The UK government’s plan to leverage a National Data Library (NDL) to support AI development is facing significant implementation challenges, according to new research from the Open Data Institute (ODI).
Confirmed in the 2024 Autumn Budget with a £100 million funding commitment, the NDL aims to consolidate public sector data to drive AI-powered innovation for researchers and businesses. However, after building an 'NDL-Lite' prototype, the ODI found that current public data quality is far from meeting the standards required for AI applications.

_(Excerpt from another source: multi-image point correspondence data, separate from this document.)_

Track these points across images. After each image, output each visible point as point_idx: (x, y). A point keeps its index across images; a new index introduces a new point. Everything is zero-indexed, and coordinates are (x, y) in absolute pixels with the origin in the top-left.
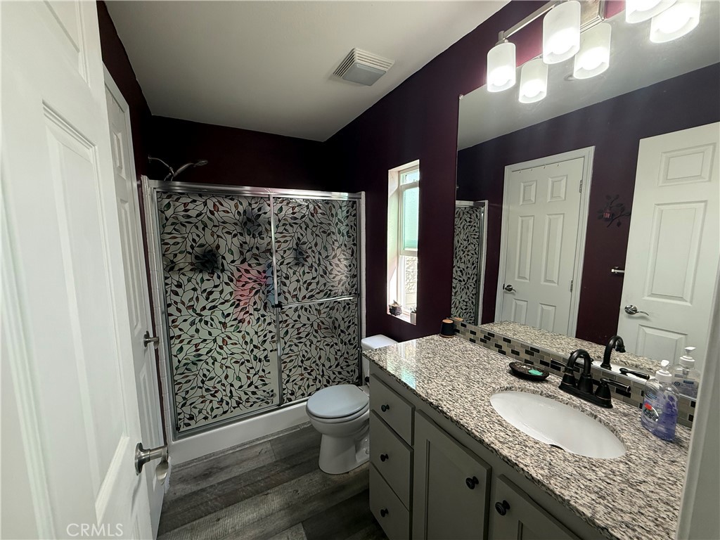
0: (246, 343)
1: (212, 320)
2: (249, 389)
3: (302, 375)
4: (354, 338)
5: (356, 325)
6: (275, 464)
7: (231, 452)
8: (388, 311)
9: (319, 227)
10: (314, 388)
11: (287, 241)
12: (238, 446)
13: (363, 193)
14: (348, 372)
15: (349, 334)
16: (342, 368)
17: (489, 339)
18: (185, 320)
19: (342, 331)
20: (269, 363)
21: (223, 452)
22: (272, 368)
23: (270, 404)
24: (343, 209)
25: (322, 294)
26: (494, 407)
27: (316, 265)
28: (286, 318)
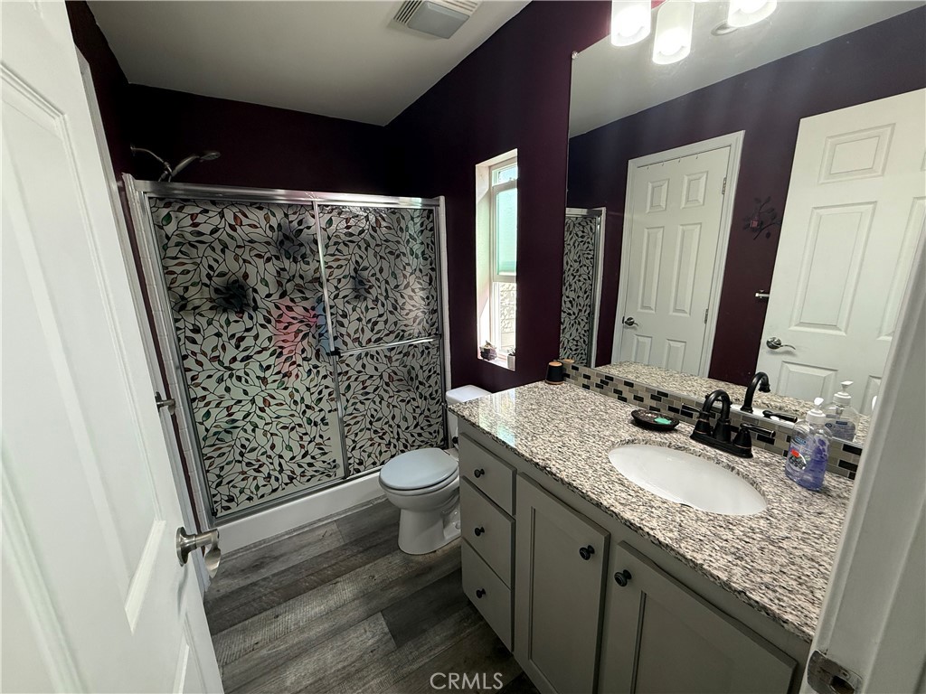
0: (296, 403)
1: (248, 375)
2: (304, 460)
3: (371, 439)
4: (437, 391)
5: (438, 374)
6: (344, 548)
7: (287, 537)
8: (479, 354)
9: (384, 246)
10: (389, 454)
11: (342, 266)
12: (295, 530)
13: (442, 199)
14: (430, 433)
15: (430, 386)
16: (422, 428)
17: (607, 384)
18: (210, 377)
19: (421, 383)
20: (327, 427)
21: (277, 537)
22: (332, 432)
23: (333, 478)
24: (417, 220)
25: (393, 336)
26: (613, 464)
27: (382, 299)
28: (345, 369)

Data Usability and the Risk of AI 'Workarounds'
ODI researchers processed 38GB of data from six public sector bodies, integrating over 100,000 files. The experiment revealed that many datasets on platforms like data.gov.uk suffer from mislabeling, obsolescence, or missing metadata. For instance, some datasets labeled as 'crime' were actually incompatible local statistical reports, rendering them useless for effective cross-regional AI analysis.
More concerning is the lack of updates for core datasets. The ODI noted that a key Home Office crime dataset has not been updated since 2018 and is inaccessible via the Office for National Statistics (ONS) API. When AI agents cannot retrieve authoritative data from official channels, they often pivot to news reports or commercial sources, where accuracy is far from guaranteed.
Professor Elena Simperl, Director of Research at the ODI, stated that the study highlights the stark gap between the volume of public data and its actual usability. In an interview, she warned that if official data fails to provide the necessary support, AI agents will simply bypass official channels in favor of alternative information sources.
While the Department for Science, Innovation and Technology (DSIT) claims to have completed a large-scale discovery phase aimed at paving the way for systemic public sector reform, the ODI’s findings suggest that government investment alone is not enough. Cleaning and standardizing existing data must be the top priority.
Current test results suggest that unless the government significantly improves the accuracy and structure of its data, the NDL project risks becoming a 'data graveyard' that AI systems cannot effectively utilize.